IT業界には、社員に残業ばかりさせるのに給料は安いという、いわゆる「ブラック企業」が多いと言われています。ブラック企業の多さがSEの仕事を過酷にしているという面はあると思います。ここでは、IT業界にブラック企業が多い理由についてまとめてみました。
ITゼネコン構造と呼ばれる業界の問題
IT業界は、しばしば「ITゼネコン構造」と言われることがあります。建設業界のゼネコン構造によく似ていることから、このように呼ばれています。
IT業界も建設業界も、大きな受注案件を大手企業が受注して、その仕事を子会社に委託し、さらにその子会社である孫会社に再委託していくという仕組みを取るという点で、非常に似通っています。例えば、大手の〇〇建設などという誰もが知っている大手企業が、タワーマンションや高層階のビルなどを受注したとします。
すると、その〇〇建設は、さまざまな子会社にその仕事を委託します。顧客からの提案を受けて設計をしたり現場で監督をしたりするのは親会社の〇〇建設の社員ですが、実際に現場でビルを建てる作業をするのは子会社や孫会社の社員です。
IT業界でも、同じようなことが起こっています。大手IT企業が大規模システムの案件を受注すると、親会社の社員が顧客との調整や設計などを担当します。そして、その後の工程である詳細な設計やプログラミング、テスト、サーバー構築などの作業を全て、子会社や孫会社に委託するのです。時には、設計の作業すら子会社に丸投げ、ということもあります。
このような「ゼネコン構造」と呼ばれる構造になっている業界でしばしば問題になるのが、子会社や孫会社の地位が極端に低くなりがちということです。

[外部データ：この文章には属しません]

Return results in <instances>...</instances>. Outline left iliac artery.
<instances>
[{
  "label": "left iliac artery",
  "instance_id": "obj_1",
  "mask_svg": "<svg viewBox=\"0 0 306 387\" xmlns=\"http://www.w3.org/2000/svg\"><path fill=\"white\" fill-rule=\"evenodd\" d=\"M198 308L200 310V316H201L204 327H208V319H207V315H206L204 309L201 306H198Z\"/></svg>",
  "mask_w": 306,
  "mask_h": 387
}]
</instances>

親会社に常に仕事をもらっている子会社や孫会社にしてみれば、親会社からの命令は絶対です。「この単価でこの期限までに、この仕事を仕上げろ」
と言われたら、子会社や孫会社は多少無理をしてでも親会社の言うとおりにしなければなりません。そうしなければ、次に仕事をもらえなくなってしまうかもしれないからです。
納期がきつい、単価も低いとなれば、当然、子会社や孫会社で働いている社員たちの待遇も悪くなります。また、子会社からさらにその子会社へ、そのまた子会社へと、仕事の委託、再委託が繰り返されることで、報酬はどんどん減っていきます。
最終的には、実際に仕事をするプログラマーが所属する小さなソフトハウスなどは、報酬が少ない割に納期がタイトという、立派なブラック企業になってしまうのです。
中小企業やベンチャー企業は経営者の考えに振り回されがち
IT企業には中小企業やベンチャー企業が多いです。なぜなら、IT系の仕事はパソコンさえあればできてしまうことも多く、フリーランスで働く人がとても多いからです。フリーランスとして独立してから仕事が軌道に乗ると、社員を増やして中小企業やベンチャー企業になるのです。
そのため、中小企業やベンチャー企業には、「俺がこの腕一本で立ち上げた」という考えの、ワンマンな経営者も多いです。このようなワンマン経営者の下で働くと、従業員からの主張は通りません。「休みがほしい」「もっと給料を上げてほしい」「スキルアップするために、いろいろな仕事を経験したい」などという要望は全く通らない、ブラック企業になってしまうというわけです。
労働組合がない
中小企業が多いIT業界では企業に労働組合が存在しないことが多く、ブラック企業を増やす要因の一つになっています。ある程度の規模の企業なら労働組合が存在するため、残業時間が増えすぎていないか、未払いの賃金は無いかなど社員が不当な扱いをされないようにチェックする仕組みがあります。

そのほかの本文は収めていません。